**Data shown**
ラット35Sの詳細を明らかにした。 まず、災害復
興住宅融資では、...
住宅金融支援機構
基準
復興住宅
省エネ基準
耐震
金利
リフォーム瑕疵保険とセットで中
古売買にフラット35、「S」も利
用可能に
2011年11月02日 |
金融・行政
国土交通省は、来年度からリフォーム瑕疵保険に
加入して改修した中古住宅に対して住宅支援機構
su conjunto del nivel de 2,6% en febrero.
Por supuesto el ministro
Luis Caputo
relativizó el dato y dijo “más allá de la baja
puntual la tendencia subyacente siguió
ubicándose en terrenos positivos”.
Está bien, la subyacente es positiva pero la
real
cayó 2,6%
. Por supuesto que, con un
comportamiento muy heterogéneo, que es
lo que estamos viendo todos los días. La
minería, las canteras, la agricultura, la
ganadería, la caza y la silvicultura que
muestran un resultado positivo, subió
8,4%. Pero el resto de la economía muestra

**Description of the task**
Convert these lines into a JSON list of strings, one string per line, leaving out any blank lines.

**Output for this exercise**
[
  "ラット35Sの詳細を明らかにした。 まず、災害復",
  "興住宅融資では、...",
  "住宅金融支援機構",
  "基準",
  "復興住宅",
  "省エネ基準",
  "耐震",
  "金利",
  "リフォーム瑕疵保険とセットで中",
  "古売買にフラット35、「S」も利",
  "用可能に",
  "2011年11月02日 |",
  "金融・行政",
  "国土交通省は、来年度からリフォーム瑕疵保険に",
  "加入して改修した中古住宅に対して住宅支援機構",
  "su conjunto del nivel de 2,6% en febrero.",
  "Por supuesto el ministro",
  "Luis Caputo",
  "relativizó el dato y dijo “más allá de la baja",
  "puntual la tendencia subyacente siguió",
  "ubicándose en terrenos positivos”.",
  "Está bien, la subyacente es positiva pero la",
  "real",
  "cayó 2,6%",
  ". Por supuesto que, con un",
  "comportamiento muy heterogéneo, que es",
  "lo que estamos viendo todos los días. La",
  "minería, las canteras, la agricultura, la",
  "ganadería, la caza y la silvicultura que",
  "muestran un resultado positivo, subió",
  "8,4%. Pero el resto de la economía muestra"
]